--- ОТРЫВОК ТЕКСТА ---

Гораздо большую опасность, чем сам Мунши, представлял для англичан его друг Раффудин Ахмед, который, по сведениям начальника лондонской полиции, поддерживал тесную связь с антиколониальным движением в Индии — «Мусульманской лигой патриотов». Придворные опасались, что лицемер Мунши, пользуясь доверчивостью и плохим зрением королевы, мог красть у нее документы конфиденциального характера. Дело осложнялось еще и тем, что из-за свирепствовавшего на всей территории Индии голода там назревала взрывоопасная ситуация.
Но Виктория не собиралась позволять своему двору диктовать ей какие-то условия. Ее Мунши стал полноправным членом ее свиты, сопровождавшей ее на Лазурный Берег. На вокзале в Нуази-ле-Сек в своем вагоне-гостиной она приняла Феликса Фора, прибывшего к ней специальным поездом. Инициатором этой встречи был Берти. Он хорошо знал французского президента, с которым виделся в каждый свой приезд в Париж. Королева нашла этого президента Французской республики «красивым, приятным, спокойным и деликатным мужчиной с манерами настоящего джентльмена».

---

» ИНСТРУКЦИИ К РАБОТЕ:
- a) Где, согласно отрывку о королеве Виктории и Мунши, королева приняла Феликса Фора?
- b) Пожалуйста, продолжите отрывок о королеве Виктории и Мунши, начав сразу после его последнего предложения.

--- ВЫДЕРЖКИ ИЗ МАТЕРИАЛА ---

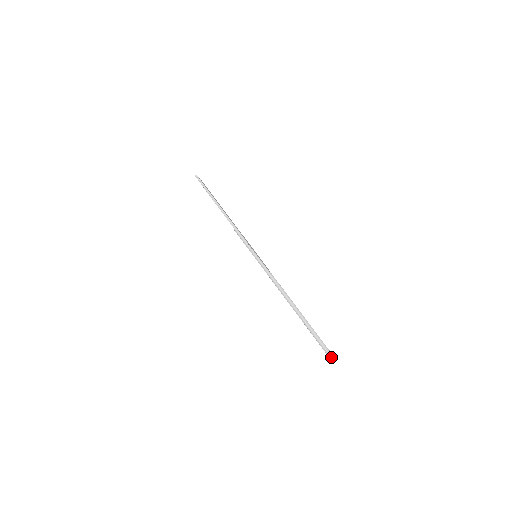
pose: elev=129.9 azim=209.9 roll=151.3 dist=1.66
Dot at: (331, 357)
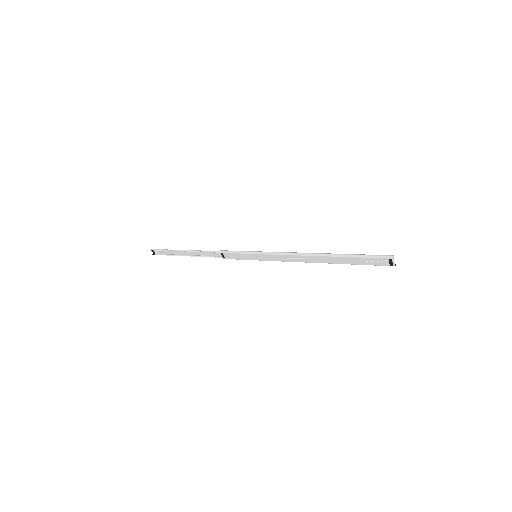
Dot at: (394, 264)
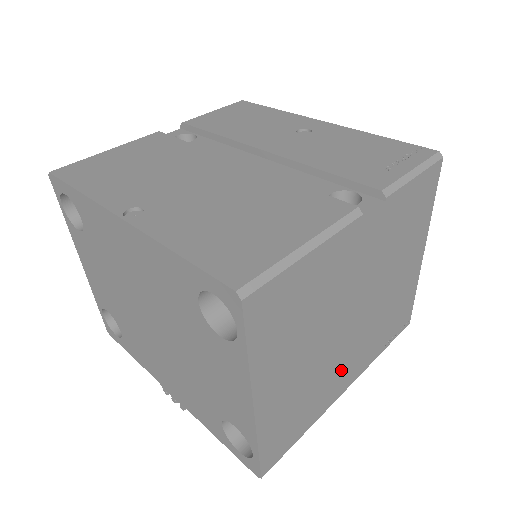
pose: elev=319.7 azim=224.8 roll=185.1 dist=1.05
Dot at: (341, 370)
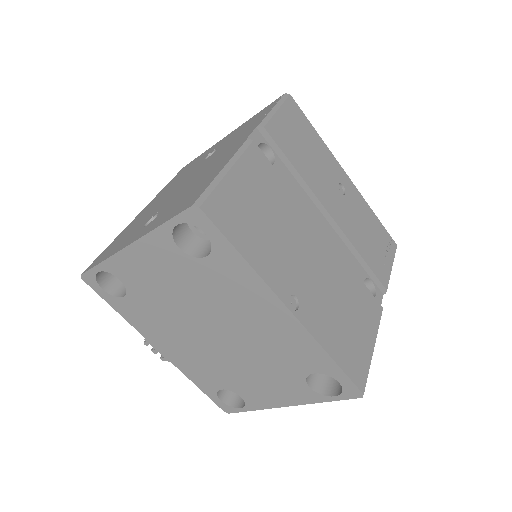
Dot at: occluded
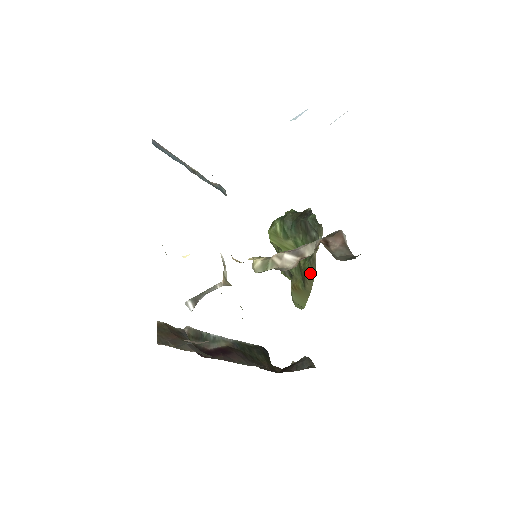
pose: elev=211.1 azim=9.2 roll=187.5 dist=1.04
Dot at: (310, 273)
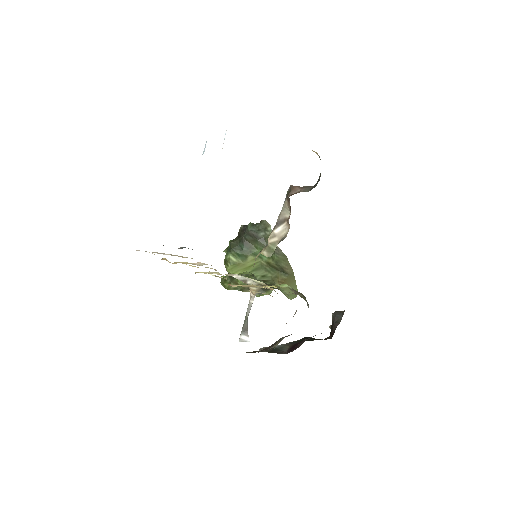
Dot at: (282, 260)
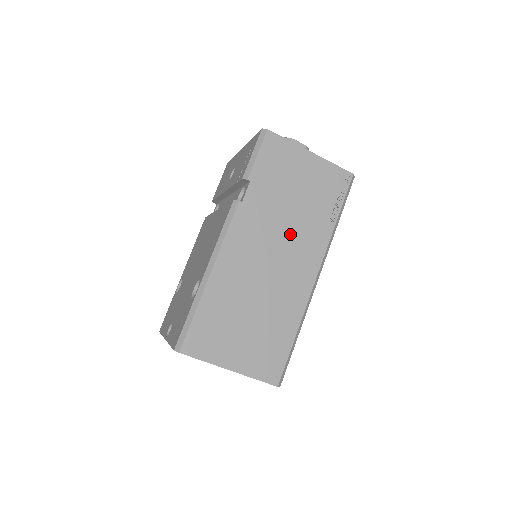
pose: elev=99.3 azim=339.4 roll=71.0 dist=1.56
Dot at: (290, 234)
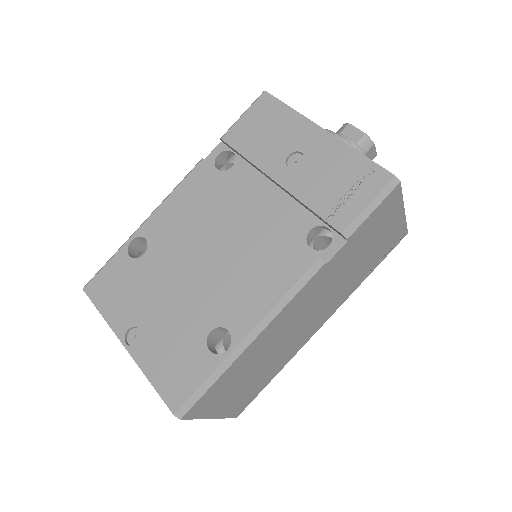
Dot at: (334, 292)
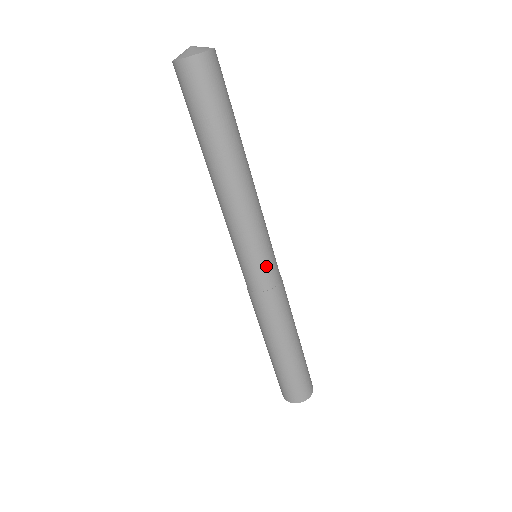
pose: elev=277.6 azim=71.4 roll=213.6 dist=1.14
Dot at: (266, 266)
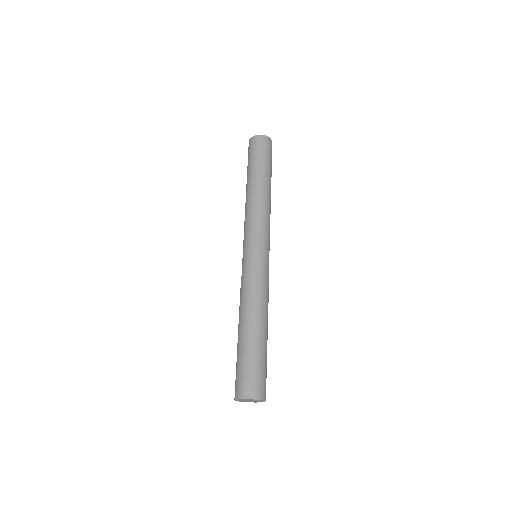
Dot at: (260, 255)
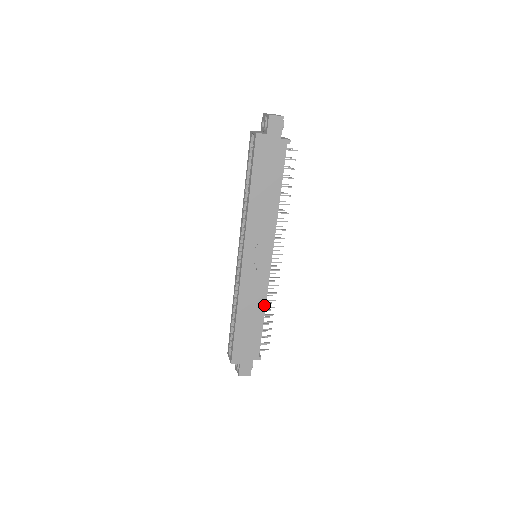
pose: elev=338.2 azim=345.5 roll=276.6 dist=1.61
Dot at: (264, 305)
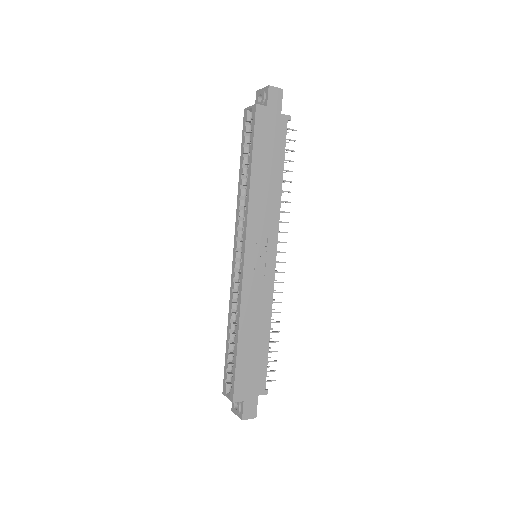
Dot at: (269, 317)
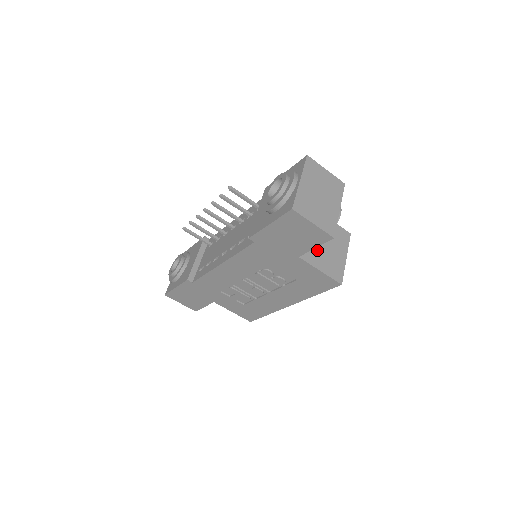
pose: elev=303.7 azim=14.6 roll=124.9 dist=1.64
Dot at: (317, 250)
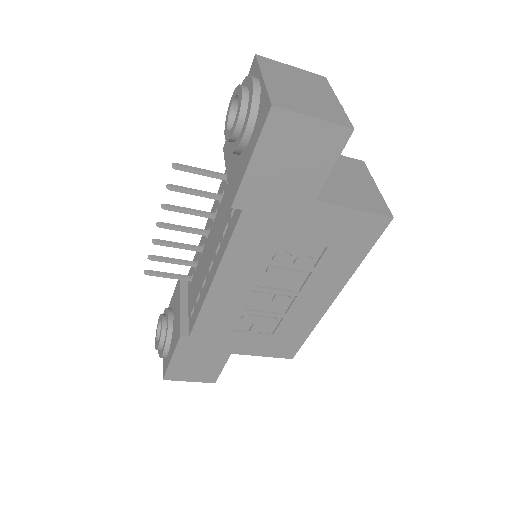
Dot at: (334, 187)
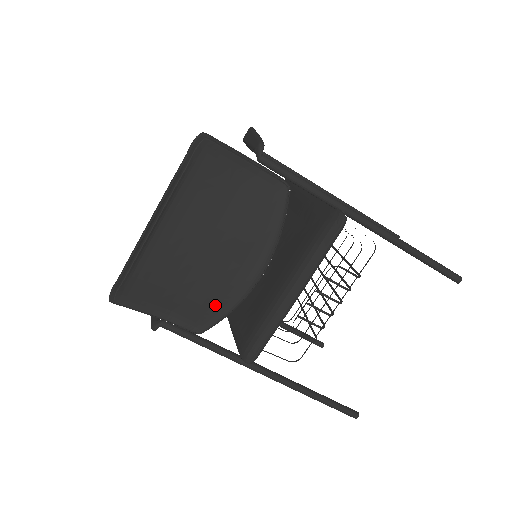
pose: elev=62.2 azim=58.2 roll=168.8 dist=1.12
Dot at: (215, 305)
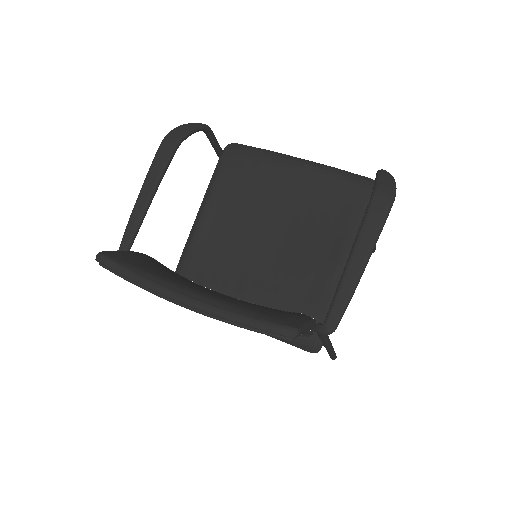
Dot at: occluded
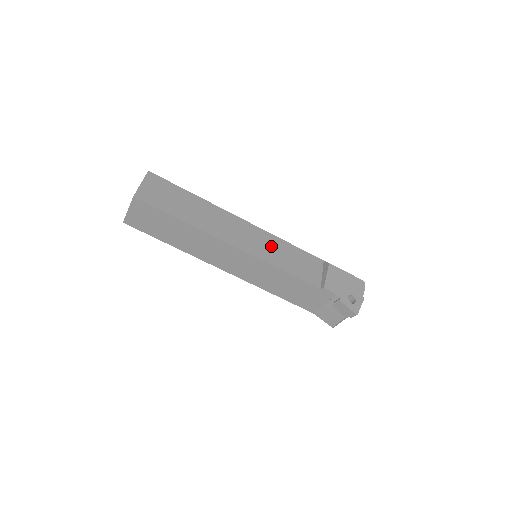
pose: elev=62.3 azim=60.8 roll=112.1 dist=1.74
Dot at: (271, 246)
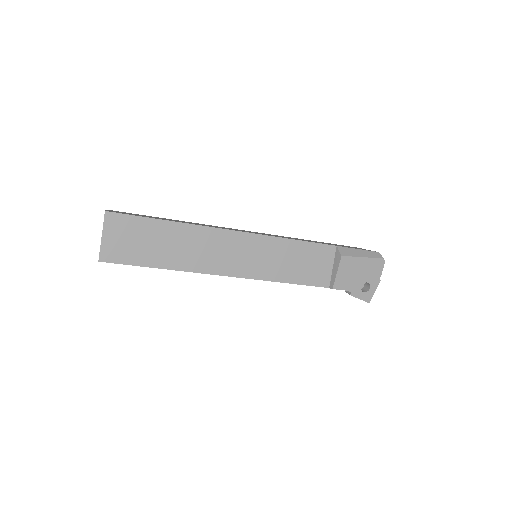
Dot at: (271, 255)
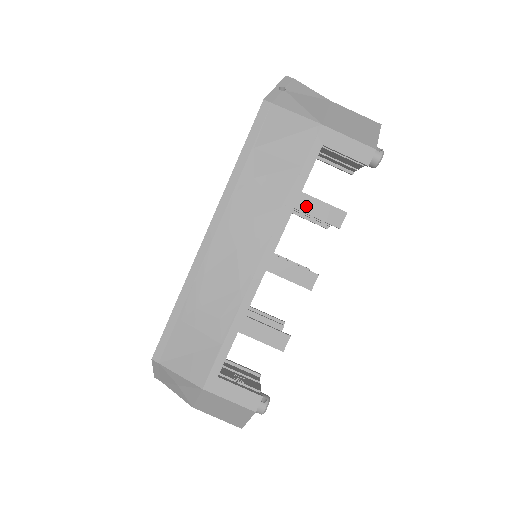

---

» ОТВЕТЫ К УПРАЖНЕНИЮ:
- a) На вокзале в Нуази-ле-Сек, в своем вагоне-гостиной.

- b)
В Ницце, где она была уже на следующий день, ее ждала прекрасная погода. Ее экипаж доставил ее в только что отстроенную гостиницу «Эксельсиор», к названию которой в ее честь добавили слово «Регина». Эта новая гостиница располагалась как раз напротив «Гранд-отеля», где обычно останавливалась Виктория, и из нее открывался еще более красивый вид на замок, порт и бухту Ангелов. Королева целиком сняла симпатичный белый павильончик с голубыми ставнями. Она поселилась в нем с Беатрисой, двумя из ее детей и дочерью Ленхен Викторией Шлезвиг- Гольштейн-ской. Покои Виктории располагались в бельэтаже, и специальный лифт доставлял ее прямо в ее комнату. Ее горничная спала в ее гардеробной.